On 27/05/2015 14:54, Laurent Bercot wrote:
On 27/05/2015 12:12, Hendrik Boom wrote:
I'm in the process of writing (yet) a(nother) editor and output
formatter,
and on reading this, I started to wonder -- just how could one separate
a command-line version from the UI? I can see that the output
formatter can be so separated (and very usefully), but the actual
editing?
Maybe I'm misunderstanding the question, as I'm unfamiliar with the
internal of editors. But IIUC, an editor is, by definition, a user
interface, so the command-line / UI separation looks impossible or
irrelevant to me here.
No, it's still very much needed here as well.

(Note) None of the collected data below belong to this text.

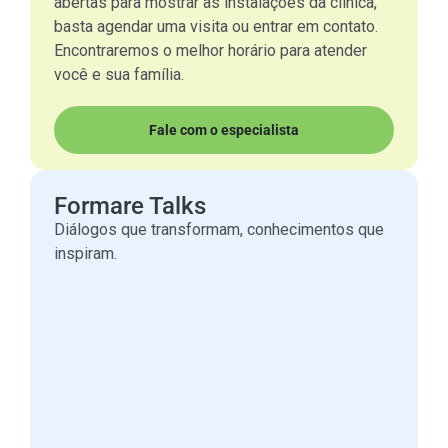
abertas para mostrar as instalações da clínica,
basta agendar uma visita ou entrar em contato.
Encontraremos o melhor horário para atender
você e sua família.
Fale com o especialista
Formare Talks
Diálogos que transformam, conhecimentos que
inspiram.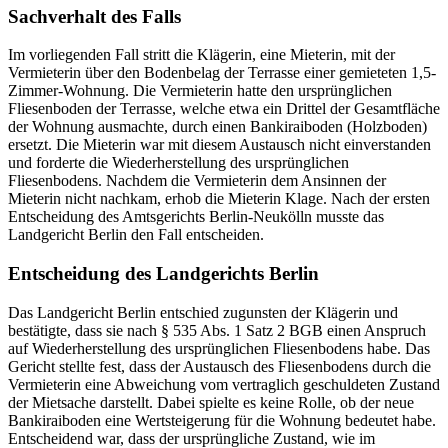
Sachverhalt des Falls
Im vorliegenden Fall stritt die Klägerin, eine Mieterin, mit der
Vermieterin über den Bodenbelag der Terrasse einer gemieteten 1,5-
Zimmer-Wohnung. Die Vermieterin hatte den ursprünglichen
Fliesenboden der Terrasse, welche etwa ein Drittel der Gesamtfläche
der Wohnung ausmachte, durch einen Bankiraiboden (Holzboden)
ersetzt. Die Mieterin war mit diesem Austausch nicht einverstanden
und forderte die Wiederherstellung des ursprünglichen
Fliesenbodens. Nachdem die Vermieterin dem Ansinnen der
Mieterin nicht nachkam, erhob die Mieterin Klage. Nach der ersten
Entscheidung des Amtsgerichts Berlin-Neukölln musste das
Landgericht Berlin den Fall entscheiden.
Entscheidung des Landgerichts Berlin
Das Landgericht Berlin entschied zugunsten der Klägerin und
bestätigte, dass sie nach § 535 Abs. 1 Satz 2 BGB einen Anspruch
auf Wiederherstellung des ursprünglichen Fliesenbodens habe. Das
Gericht stellte fest, dass der Austausch des Fliesenbodens durch die
Vermieterin eine Abweichung vom vertraglich geschuldeten Zustand
der Mietsache darstellt. Dabei spielte es keine Rolle, ob der neue
Bankiraiboden eine Wertsteigerung für die Wohnung bedeutet habe.
Entscheidend war, dass der ursprüngliche Zustand, wie im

You have the data model (buffer of file contents, likely as separate
lines) and the view of the data (presentation in UI) in any editor worth
its salt. As an example, take Emacs where you can have multiple
windows/split windows with one or several views of a single file, each
with its own current position and view in the file. Doing this requires
the data be completely separated from the view. And this then lets
macros manipulate the underlying data without any need for the UI--which
is exactly what all the Emacs macros are doing under the hood e.g. M-x
replace-regexp etc. They might take input from the UI--current point,
selection range etc., but the underlying implementation of the macro
functionality is then operating on the data model.
Even a humble terminal emulator has (or should have) a model/view in its
implementation, called the data layer and presentation layer,
respectively. See e.g. ECMA-35/48. This is used for example to render
and manipulate bidirectional script--the data layer is the logical
order; the presentation layer is the rendered visible order. Commands
allow nagivation in either layer with the cursor.